Copy the lines below word for word, leaving out the pictures.

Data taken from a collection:
......

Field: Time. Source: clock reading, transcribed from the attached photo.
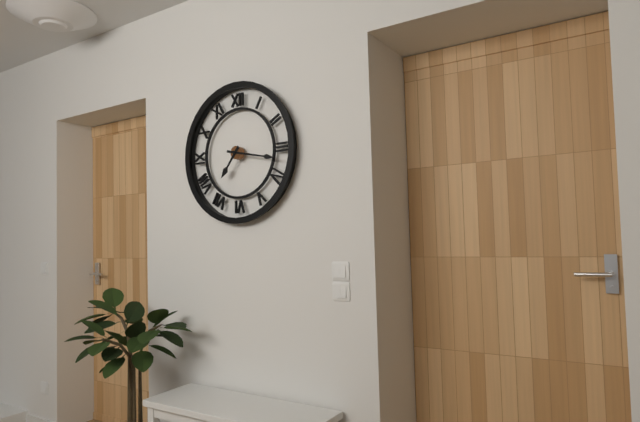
7:17
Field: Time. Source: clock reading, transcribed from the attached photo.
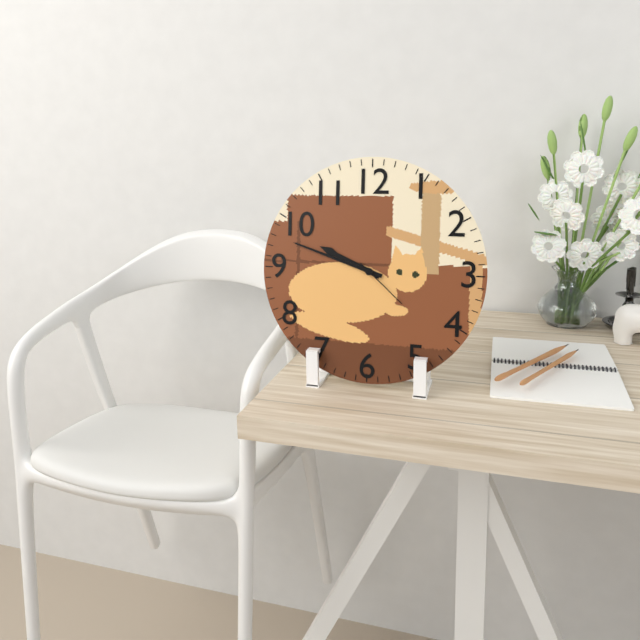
9:48:22
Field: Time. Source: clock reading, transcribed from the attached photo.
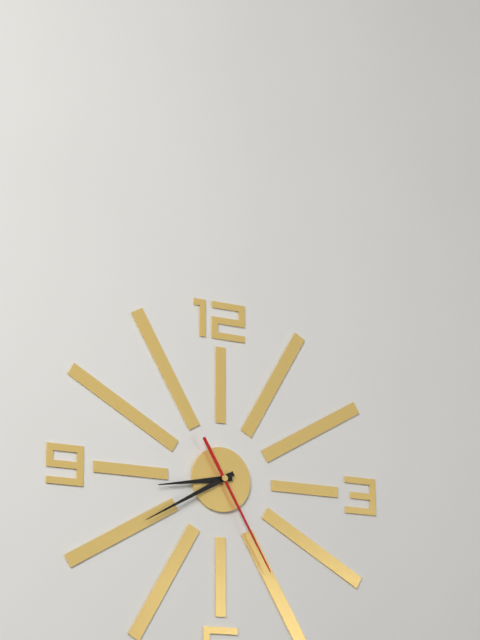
8:40:25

......

* **Solution**:
Field: Time. Source: clock reading, transcribed from the attached photo.
7:17
Field: Time. Source: clock reading, transcribed from the attached photo.
9:48:22
Field: Time. Source: clock reading, transcribed from the attached photo.
8:40:25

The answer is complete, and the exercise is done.